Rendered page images
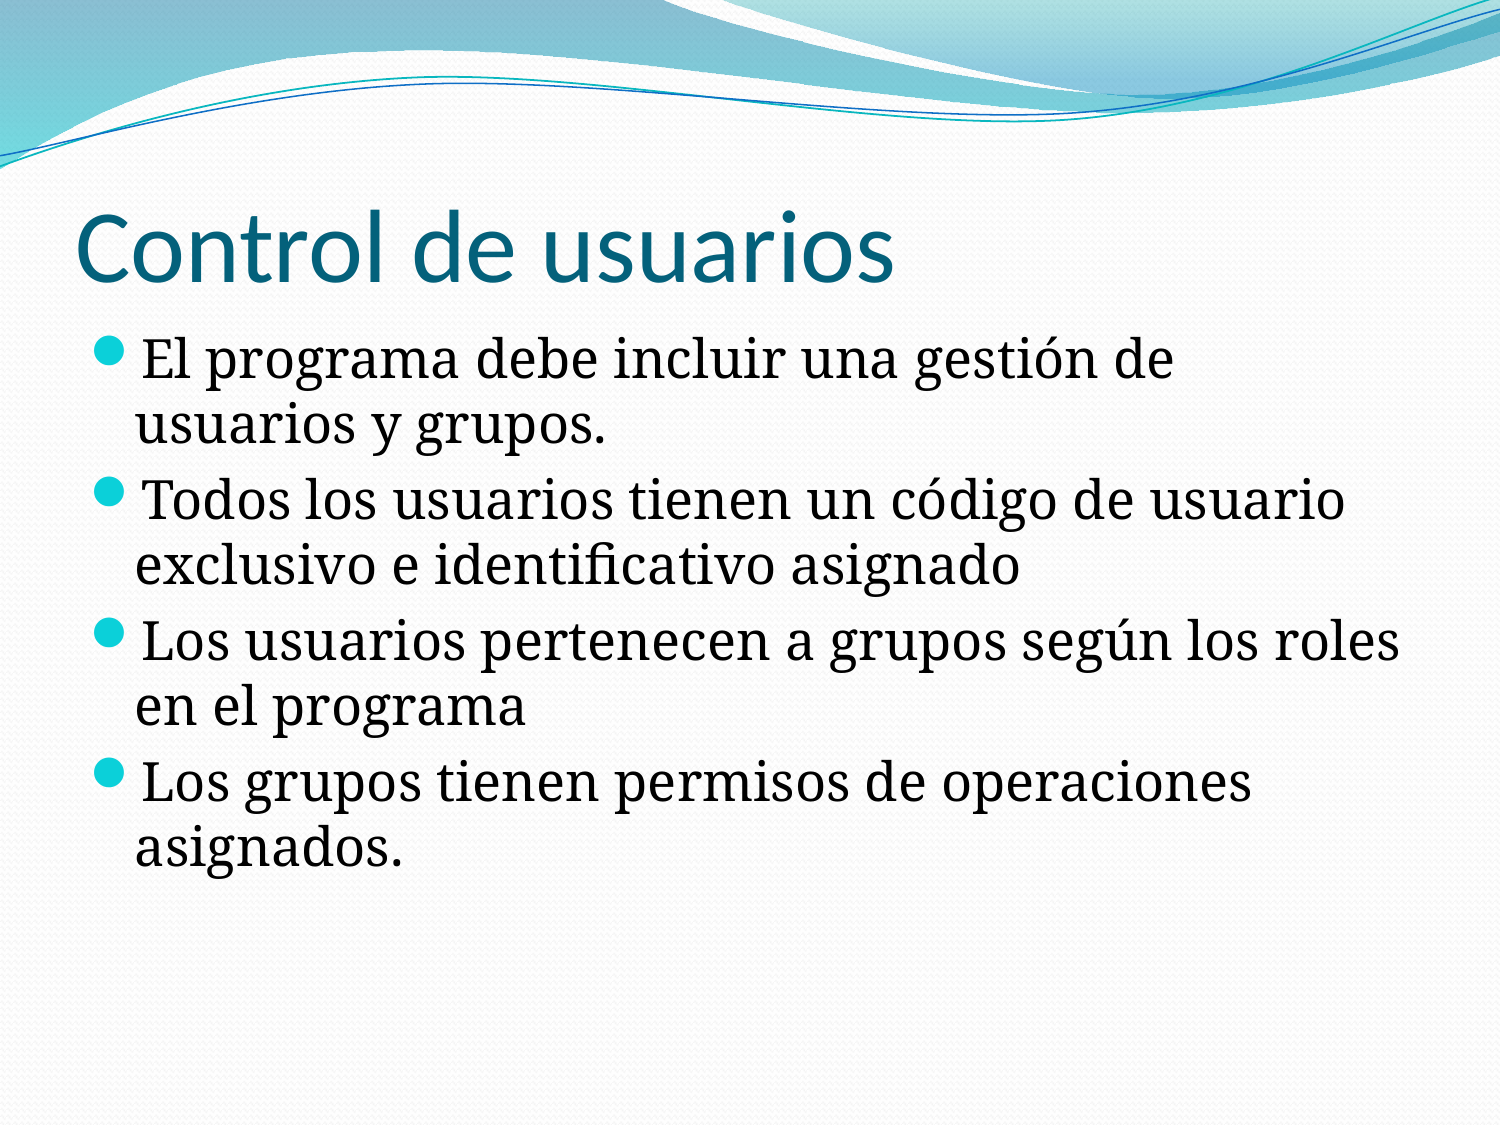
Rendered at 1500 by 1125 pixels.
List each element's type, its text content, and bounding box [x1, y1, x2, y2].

list El programa debe incluir una gestión de usuarios y grupos. Todos los usuarios tienen un código de usuario exclusivo e identificativo asignado Los usuarios pertenecen a grupos según los roles en el programa Los grupos tienen permisos de operaciones asignados. [75, 317, 1425, 1038]
title Control de usuarios [75, 115, 1425, 303]
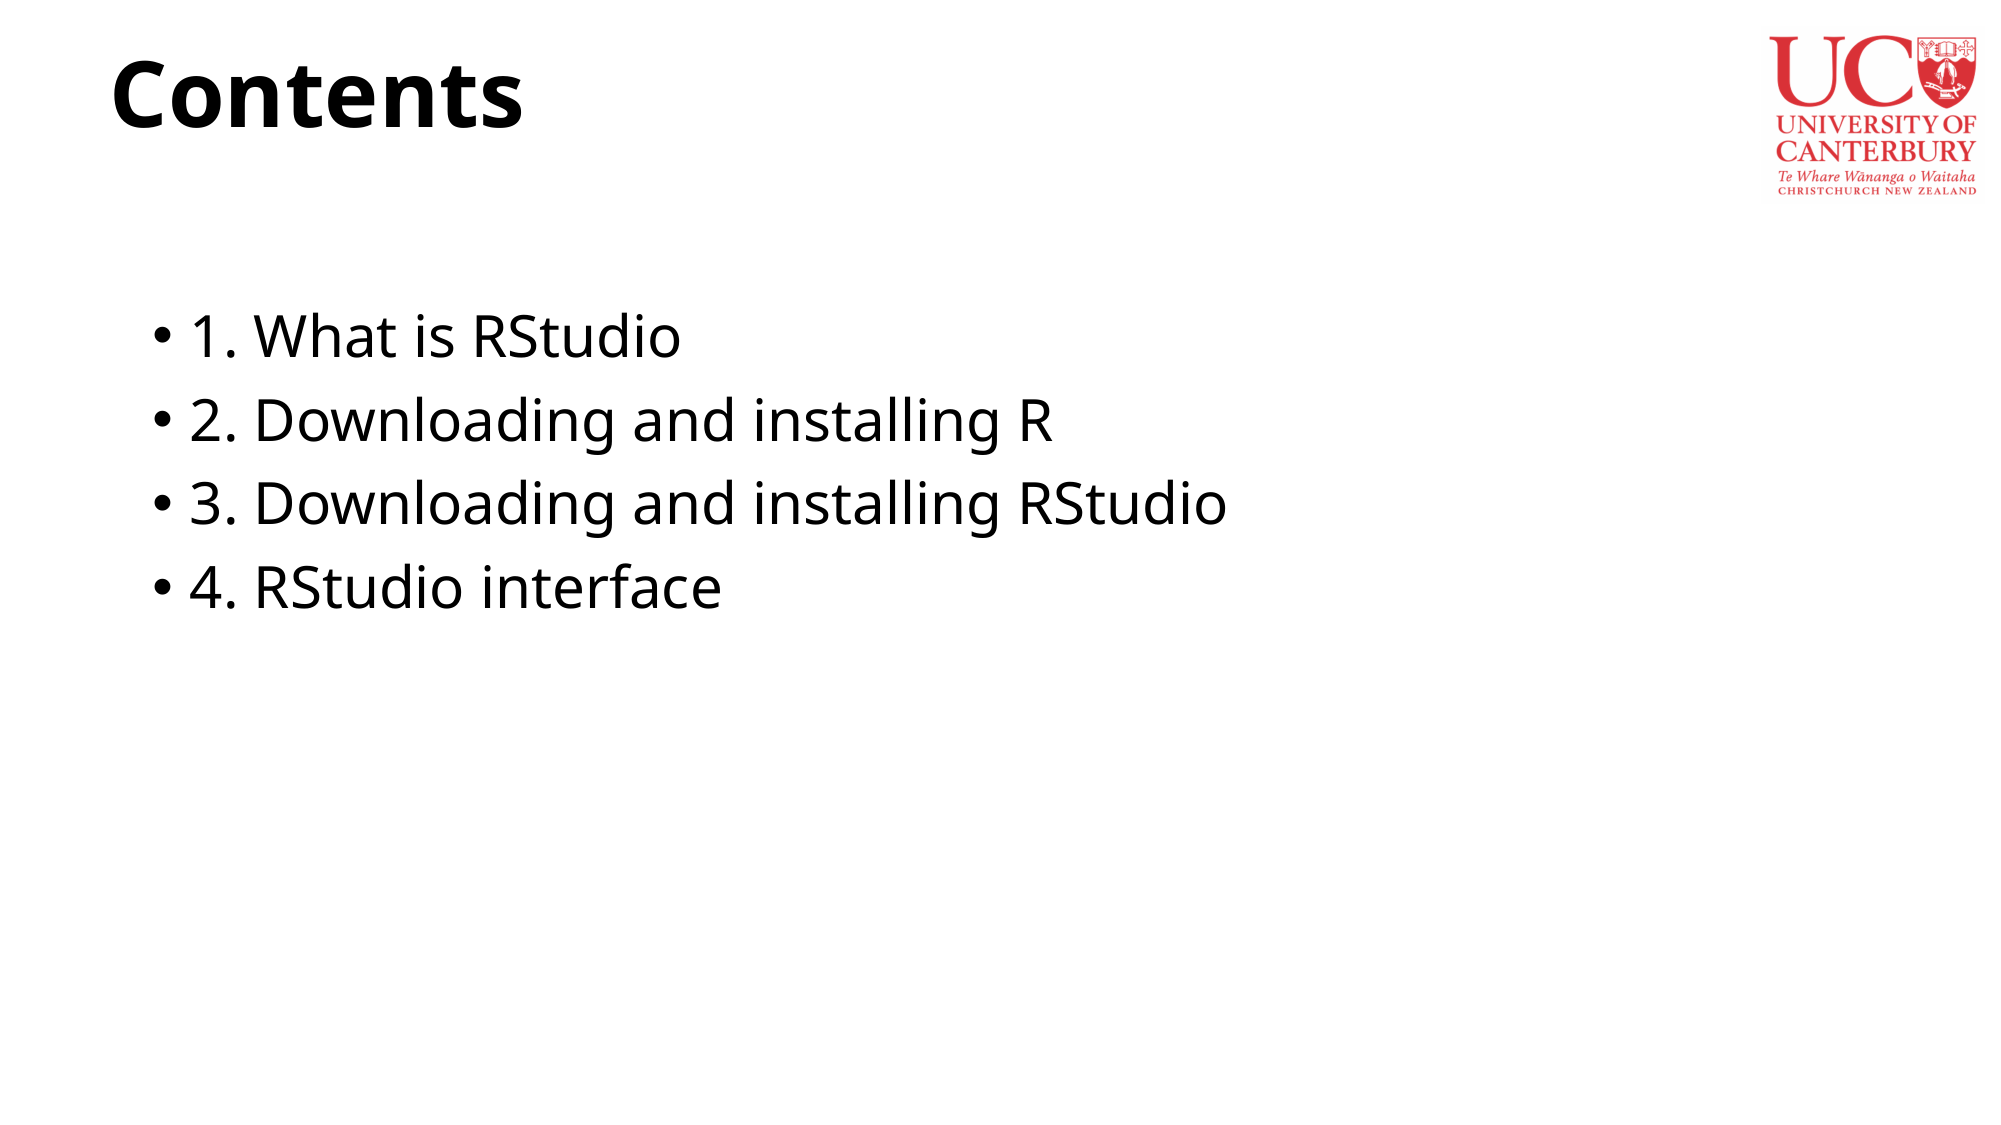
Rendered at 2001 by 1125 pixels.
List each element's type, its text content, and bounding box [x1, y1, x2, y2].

list 1. What is RStudio 2. Downloading and installing R 3. Downloading and installing RStudio 4. RStudio interface [137, 299, 1863, 1014]
picture [1820, 26, 1985, 204]
title Contents [94, 0, 1820, 207]
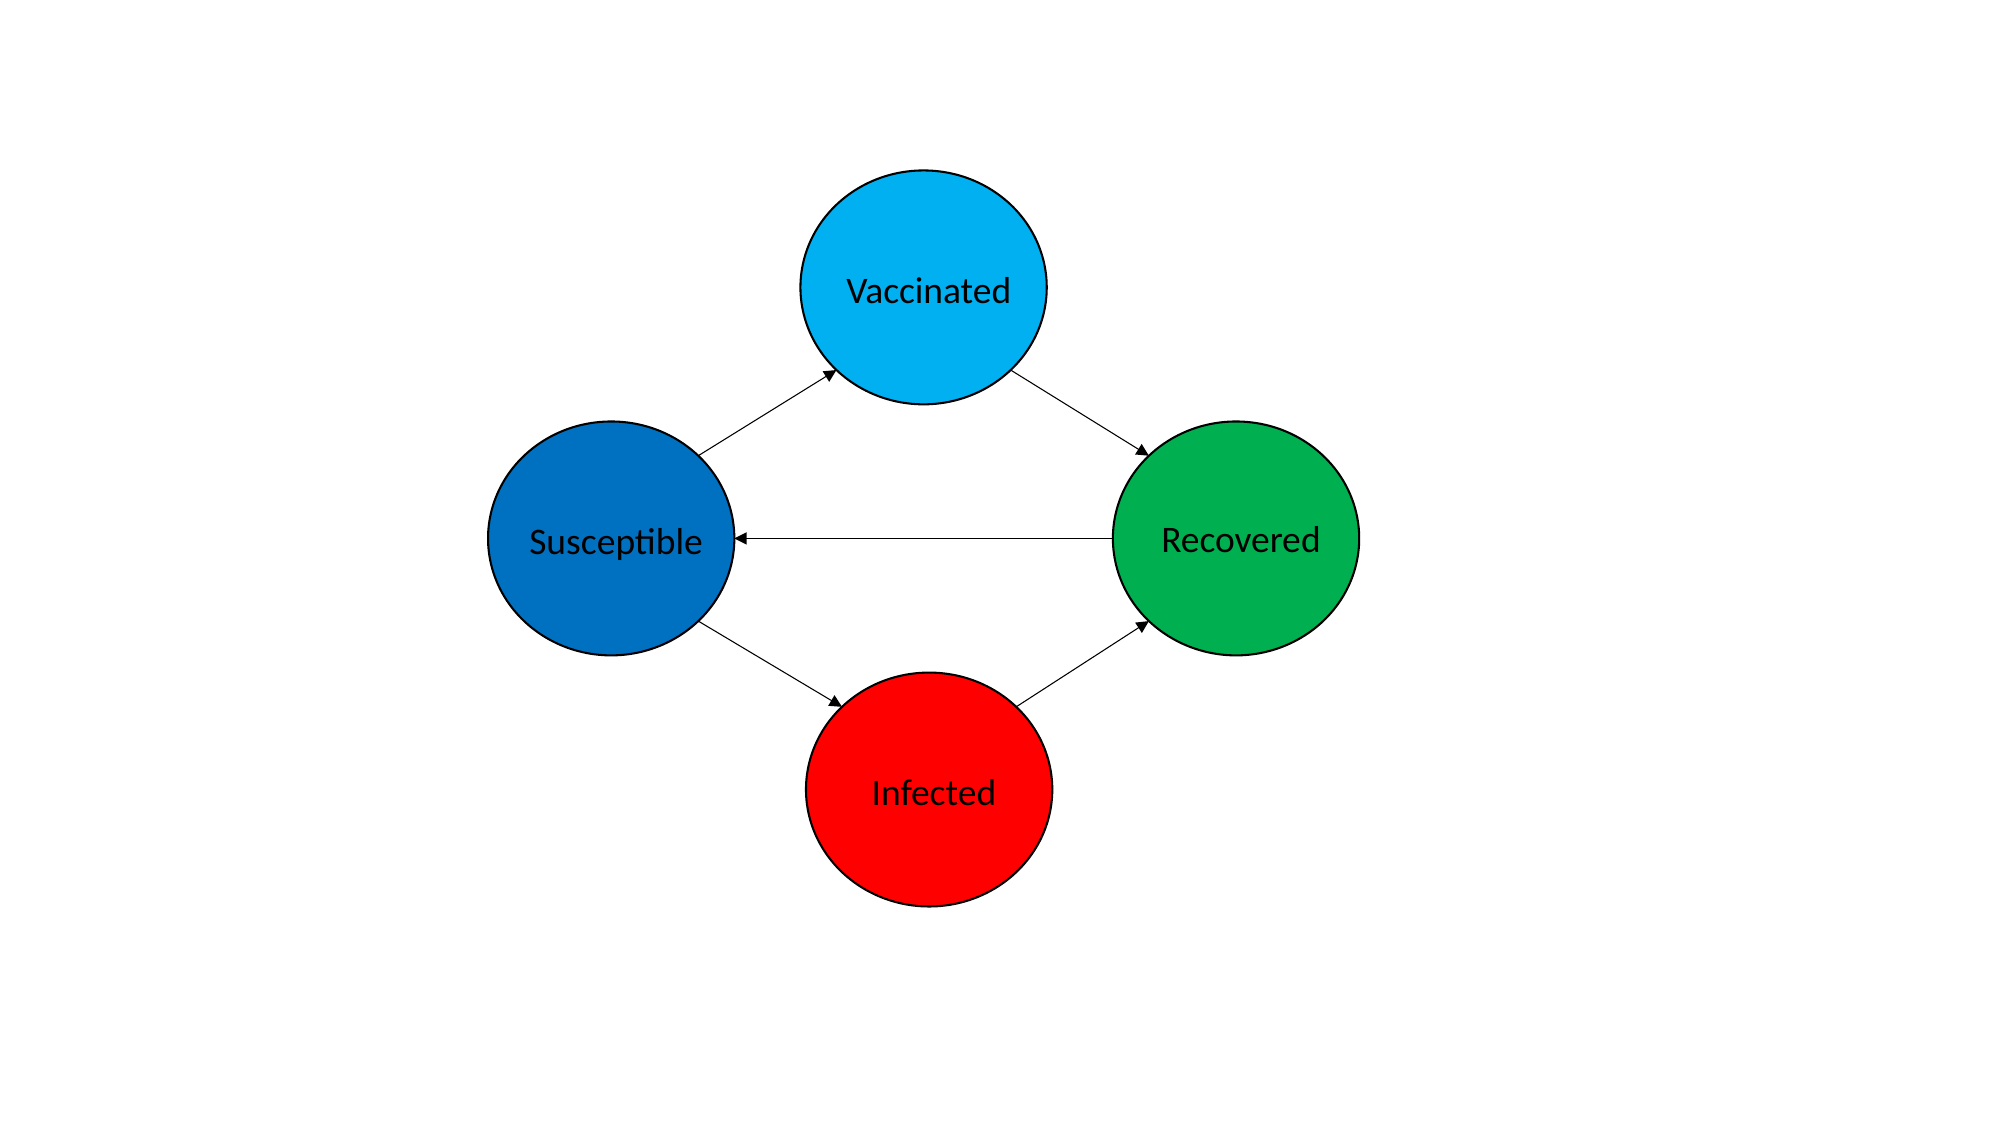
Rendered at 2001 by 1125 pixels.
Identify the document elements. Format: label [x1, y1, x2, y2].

text_box [487, 170, 1360, 907]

- **Your goal**
Give back the full data exactly as it reads, but drop the pictures.

- **Exercise response**
Rendered at 1500 by 1125 pixels.
List each element's type, its text content, and bounding box [x1, y1, x2, y2].

list El programa debe incluir una gestión de usuarios y grupos. Todos los usuarios tienen un código de usuario exclusivo e identificativo asignado Los usuarios pertenecen a grupos según los roles en el programa Los grupos tienen permisos de operaciones asignados. [75, 317, 1425, 1038]
title Control de usuarios [75, 115, 1425, 303]
Rendered at 2001 by 1125 pixels.
List each element's type, its text content, and bounding box [x1, y1, x2, y2].

list 1. What is RStudio 2. Downloading and installing R 3. Downloading and installing RStudio 4. RStudio interface [137, 299, 1863, 1014]
picture [1820, 26, 1985, 204]
title Contents [94, 0, 1820, 207]
Rendered at 2001 by 1125 pixels.
Identify the document elements. Format: label [x1, y1, x2, y2].

text_box [487, 170, 1360, 907]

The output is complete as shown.